Israel-based ICL Group Ltd. (ICL), which is engaged in the manufacture and sale of chemicals and fertilizers, rose 10.3% in pre-market trading, at last check. Positive sentiment followed upbeat first-quarter 2022 results and a strong outlook provided by the company.
The company’s reported EPS of $0.48 per share handily beat estimates of $0.29 per share. Its revenue of $2.5 billion beat estimates of $2.1 billion, and rose more than 67% year-over-year.
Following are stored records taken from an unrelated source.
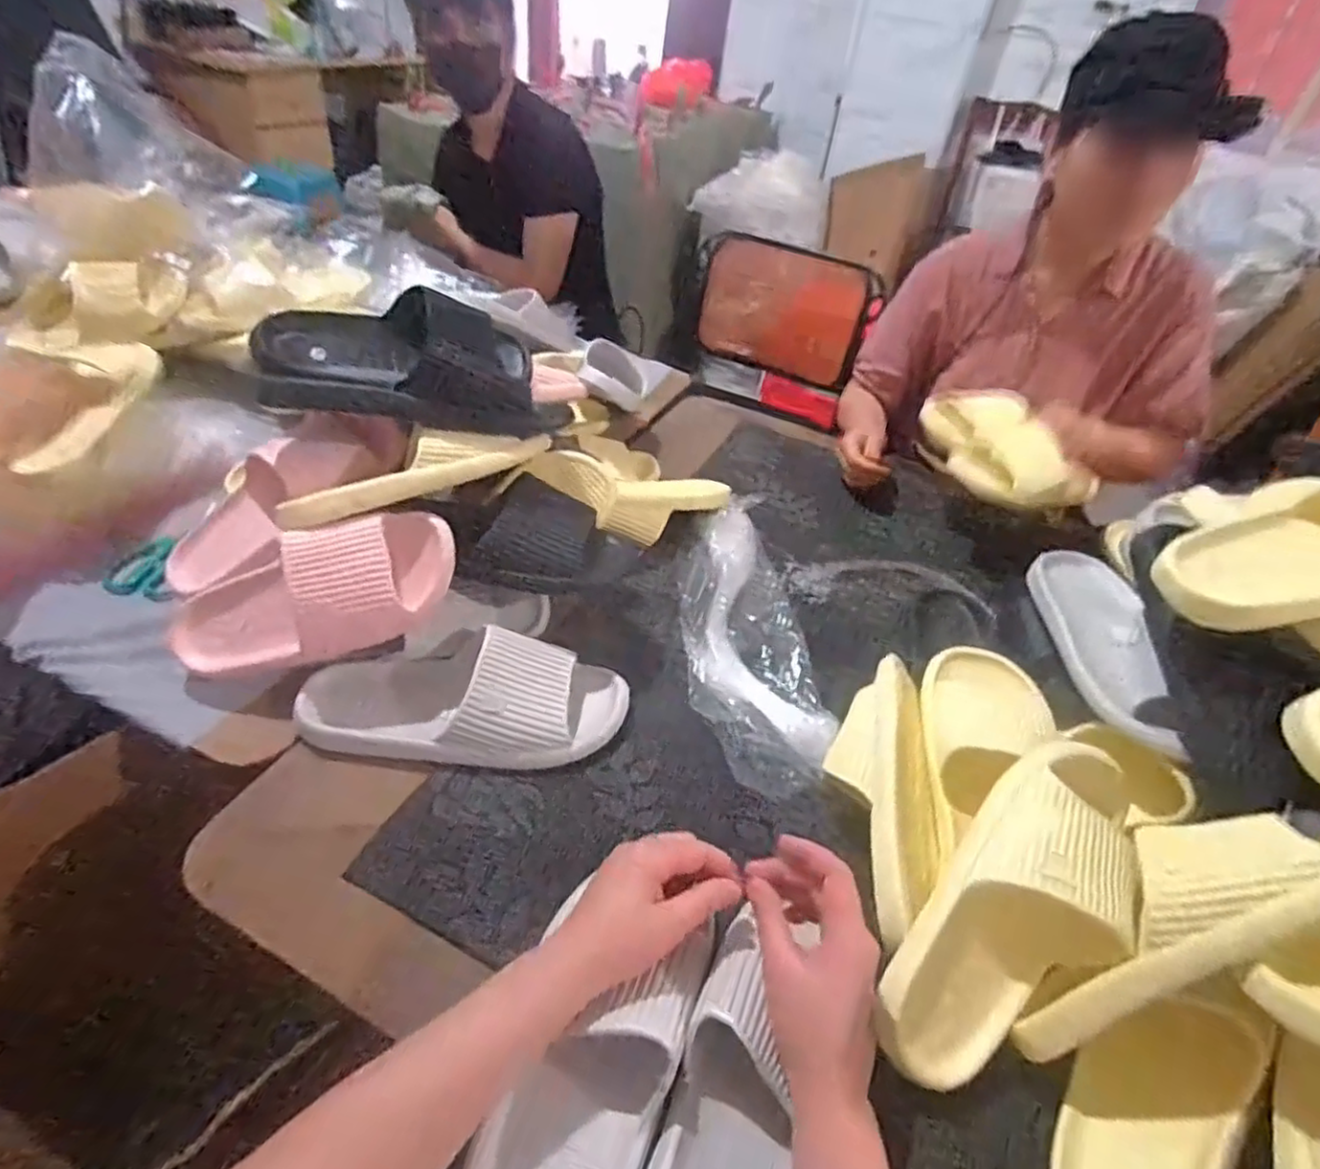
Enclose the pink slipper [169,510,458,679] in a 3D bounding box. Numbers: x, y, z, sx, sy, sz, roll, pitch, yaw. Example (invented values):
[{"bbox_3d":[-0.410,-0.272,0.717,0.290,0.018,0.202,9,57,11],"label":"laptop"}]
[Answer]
[{"bbox_3d":[-0.306,0.015,0.607,0.260,0.080,0.102,-20,77,4],"label":"pink slipper"}]

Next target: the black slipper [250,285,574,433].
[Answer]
[{"bbox_3d":[-0.239,-0.225,0.705,0.299,0.120,0.121,-3,41,-33],"label":"black slipper"}]

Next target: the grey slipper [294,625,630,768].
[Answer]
[{"bbox_3d":[-0.174,0.096,0.618,0.280,0.071,0.104,4,42,-4],"label":"grey slipper"}]

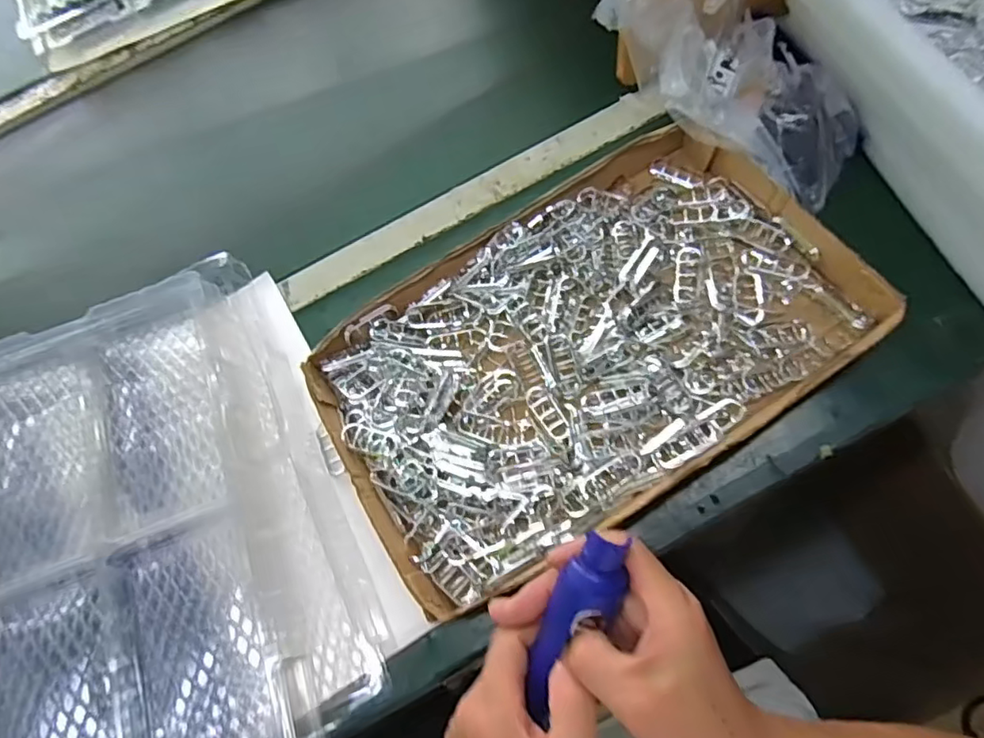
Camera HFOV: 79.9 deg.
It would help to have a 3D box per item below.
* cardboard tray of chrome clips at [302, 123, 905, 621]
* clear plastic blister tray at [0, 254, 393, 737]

For 2022, the company now expects adjusted EBITDA in a range of $3,500 million to $3,750 million.
Raviv Zoller, the President and CEO of ICL, said, “We continued to focus on long term cash generation by innovating within our specialty businesses product portfolio and by driving cost efficiencies…We will continue to optimize our customer and supplier relationships, to manage through global supply challenges and to work to ensure consistent and reliable product supply for our customers.”
Repeat Earnings Beats
This quarter brings ICL its eighth consecutive earnings beat.
The company has concurrently been raising its dividend. ICL currently boasts a payout ratio of 165.53%, representing a dividend yield that is significantly above sector averages.
Although ICL has only one analyst rating, many of its other factors indicate promise for this stock. Its technicals are positive, and bloggers are bullish on this stock. The fertilizer industry is expected to thrive in the wake of the Russia-Ukraine conflict, and a healthy dividend could make this stock even more attractive to investors.